■ Prompt ■
The reply should contain every line of the data, repeated exactly, and no pictures.

(Pictures with lens parameters)
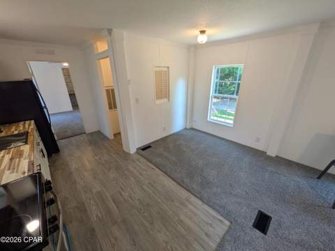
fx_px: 135
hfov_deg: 102.1
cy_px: 126
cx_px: 168
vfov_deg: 85.7
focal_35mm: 14
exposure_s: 1/24
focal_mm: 1.83
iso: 45
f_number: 2.2
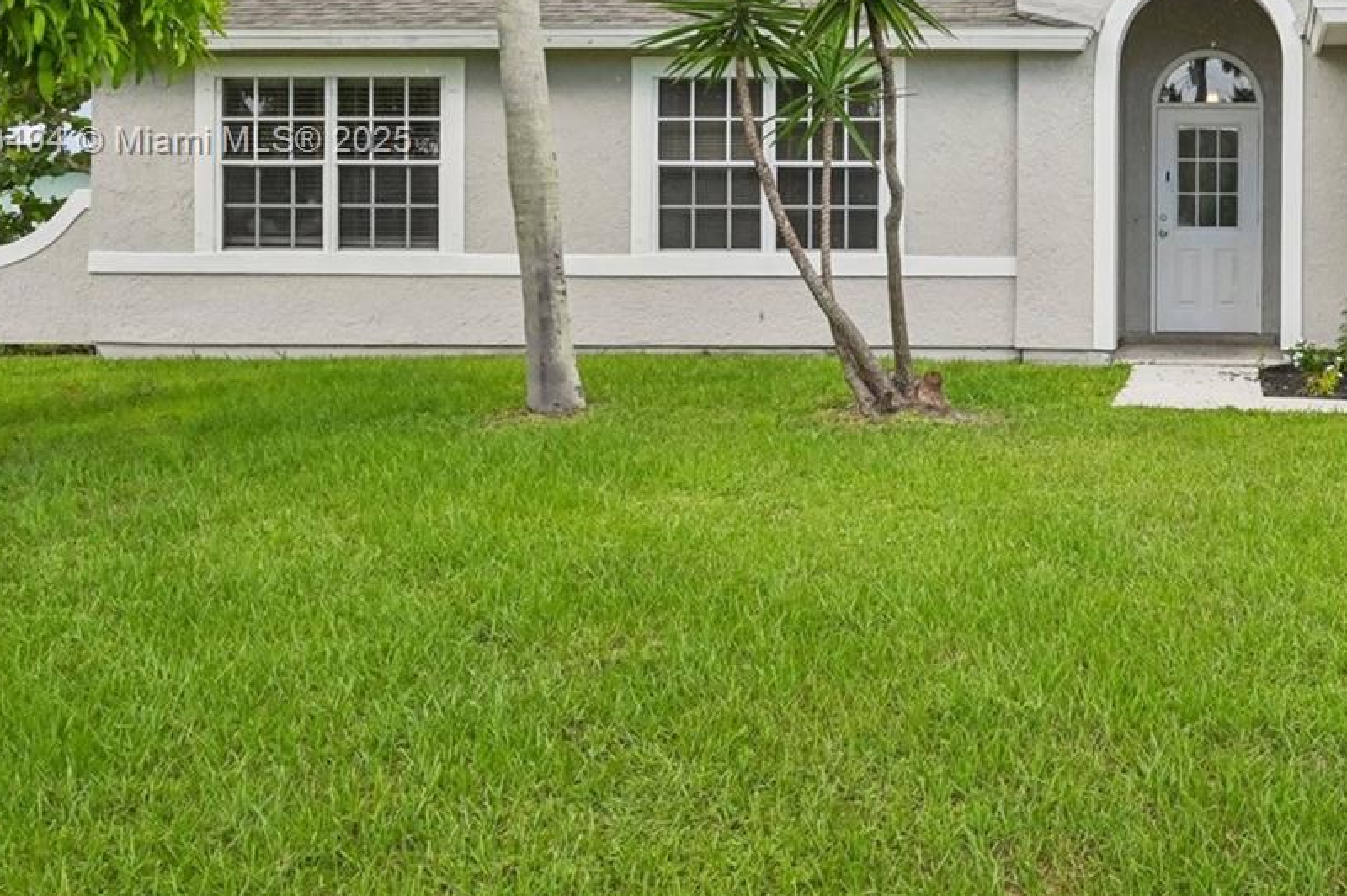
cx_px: 1221
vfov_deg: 31.5
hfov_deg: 43.2
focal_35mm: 41
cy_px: 144
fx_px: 1533
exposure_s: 1/1600
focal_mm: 20.5
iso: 800
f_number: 8
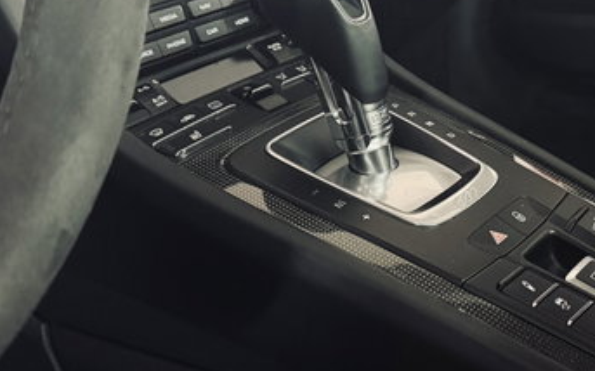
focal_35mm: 57
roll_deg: +2.1
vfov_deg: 22.7
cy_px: 140
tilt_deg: -22.5
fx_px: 924
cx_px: 468
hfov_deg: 34.7
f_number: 1.78
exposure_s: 1/25
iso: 1000
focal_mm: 6.76
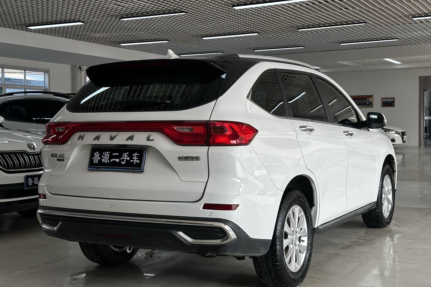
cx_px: 216
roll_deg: +0.9
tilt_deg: -1.6
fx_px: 599
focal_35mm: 50
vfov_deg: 27.0
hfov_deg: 39.6
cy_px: 134
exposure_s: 1/484
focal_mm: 6.86
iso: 64
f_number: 1.78
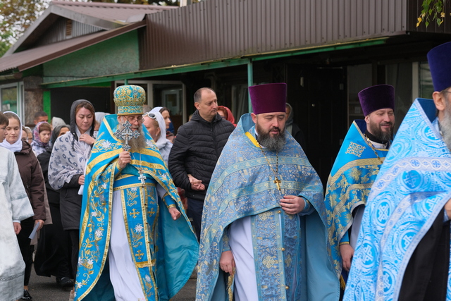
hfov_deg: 24.2
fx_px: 1053
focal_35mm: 84
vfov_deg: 16.3
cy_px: 150
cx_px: 226
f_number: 4
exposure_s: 1/450
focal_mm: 56
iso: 800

■ Expected answer ■
fx_px: 135
hfov_deg: 102.1
cy_px: 126
cx_px: 168
vfov_deg: 85.7
focal_35mm: 14
exposure_s: 1/24
focal_mm: 1.83
iso: 45
f_number: 2.2
cx_px: 1221
vfov_deg: 31.5
hfov_deg: 43.2
focal_35mm: 41
cy_px: 144
fx_px: 1533
exposure_s: 1/1600
focal_mm: 20.5
iso: 800
f_number: 8
focal_35mm: 57
roll_deg: +2.1
vfov_deg: 22.7
cy_px: 140
tilt_deg: -22.5
fx_px: 924
cx_px: 468
hfov_deg: 34.7
f_number: 1.78
exposure_s: 1/25
iso: 1000
focal_mm: 6.76
cx_px: 216
roll_deg: +0.9
tilt_deg: -1.6
fx_px: 599
focal_35mm: 50
vfov_deg: 27.0
hfov_deg: 39.6
cy_px: 134
exposure_s: 1/484
focal_mm: 6.86
iso: 64
f_number: 1.78
hfov_deg: 24.2
fx_px: 1053
focal_35mm: 84
vfov_deg: 16.3
cy_px: 150
cx_px: 226
f_number: 4
exposure_s: 1/450
focal_mm: 56
iso: 800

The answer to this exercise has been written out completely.